== The records ==
◆ ◆ ◆ ◆

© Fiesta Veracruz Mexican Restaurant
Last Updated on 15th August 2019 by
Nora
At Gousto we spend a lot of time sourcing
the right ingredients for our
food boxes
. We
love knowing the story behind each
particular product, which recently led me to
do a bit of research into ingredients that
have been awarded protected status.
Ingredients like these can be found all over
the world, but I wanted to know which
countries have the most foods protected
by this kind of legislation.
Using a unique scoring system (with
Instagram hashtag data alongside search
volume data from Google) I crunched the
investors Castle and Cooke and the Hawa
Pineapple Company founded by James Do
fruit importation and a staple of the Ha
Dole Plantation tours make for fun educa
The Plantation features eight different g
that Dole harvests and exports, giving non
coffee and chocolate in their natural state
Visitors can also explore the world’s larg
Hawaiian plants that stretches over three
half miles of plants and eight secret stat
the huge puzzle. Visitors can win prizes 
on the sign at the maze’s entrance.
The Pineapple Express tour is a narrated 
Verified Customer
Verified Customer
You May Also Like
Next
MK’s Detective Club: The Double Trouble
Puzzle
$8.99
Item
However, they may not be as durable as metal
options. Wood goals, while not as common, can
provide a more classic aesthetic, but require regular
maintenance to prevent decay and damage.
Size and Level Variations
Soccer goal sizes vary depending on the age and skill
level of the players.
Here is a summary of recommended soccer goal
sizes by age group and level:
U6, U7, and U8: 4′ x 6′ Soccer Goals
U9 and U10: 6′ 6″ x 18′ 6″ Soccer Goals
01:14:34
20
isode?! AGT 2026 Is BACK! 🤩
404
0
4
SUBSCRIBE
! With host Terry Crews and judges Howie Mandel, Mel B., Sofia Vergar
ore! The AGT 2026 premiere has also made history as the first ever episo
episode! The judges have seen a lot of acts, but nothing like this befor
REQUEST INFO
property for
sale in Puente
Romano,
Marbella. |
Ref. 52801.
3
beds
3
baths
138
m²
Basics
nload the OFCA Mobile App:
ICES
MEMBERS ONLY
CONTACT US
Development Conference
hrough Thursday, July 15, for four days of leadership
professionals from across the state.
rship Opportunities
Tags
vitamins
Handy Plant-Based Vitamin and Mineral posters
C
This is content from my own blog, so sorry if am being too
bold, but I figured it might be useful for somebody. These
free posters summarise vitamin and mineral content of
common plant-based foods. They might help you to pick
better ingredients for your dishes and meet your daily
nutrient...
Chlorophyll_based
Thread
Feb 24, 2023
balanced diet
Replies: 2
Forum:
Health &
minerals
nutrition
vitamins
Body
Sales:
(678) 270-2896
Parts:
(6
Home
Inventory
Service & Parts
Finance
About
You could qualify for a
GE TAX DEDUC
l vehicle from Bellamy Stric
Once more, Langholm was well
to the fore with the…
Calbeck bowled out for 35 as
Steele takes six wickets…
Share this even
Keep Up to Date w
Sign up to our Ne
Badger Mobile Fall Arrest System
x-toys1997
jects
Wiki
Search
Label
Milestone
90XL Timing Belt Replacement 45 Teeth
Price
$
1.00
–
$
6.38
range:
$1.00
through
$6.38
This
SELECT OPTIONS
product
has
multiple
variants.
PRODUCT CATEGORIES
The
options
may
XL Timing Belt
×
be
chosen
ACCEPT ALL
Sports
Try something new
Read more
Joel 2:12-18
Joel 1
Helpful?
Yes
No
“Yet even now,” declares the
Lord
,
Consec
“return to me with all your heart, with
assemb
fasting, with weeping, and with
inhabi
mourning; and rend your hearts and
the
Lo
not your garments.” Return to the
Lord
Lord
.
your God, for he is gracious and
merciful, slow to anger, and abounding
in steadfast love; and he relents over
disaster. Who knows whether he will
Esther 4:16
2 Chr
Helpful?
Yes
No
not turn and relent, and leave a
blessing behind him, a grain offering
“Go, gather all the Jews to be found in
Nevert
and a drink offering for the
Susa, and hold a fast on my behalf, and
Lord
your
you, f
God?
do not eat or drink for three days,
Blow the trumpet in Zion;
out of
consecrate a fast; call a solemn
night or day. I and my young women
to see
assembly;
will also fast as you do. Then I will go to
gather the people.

◆ ◆ ◆ ◆

== How to complete this task ==
Please go through the data and copy each line containing the word "behind".

== Response for this exercise ==
love knowing the story behind each
blessing behind him, a grain offering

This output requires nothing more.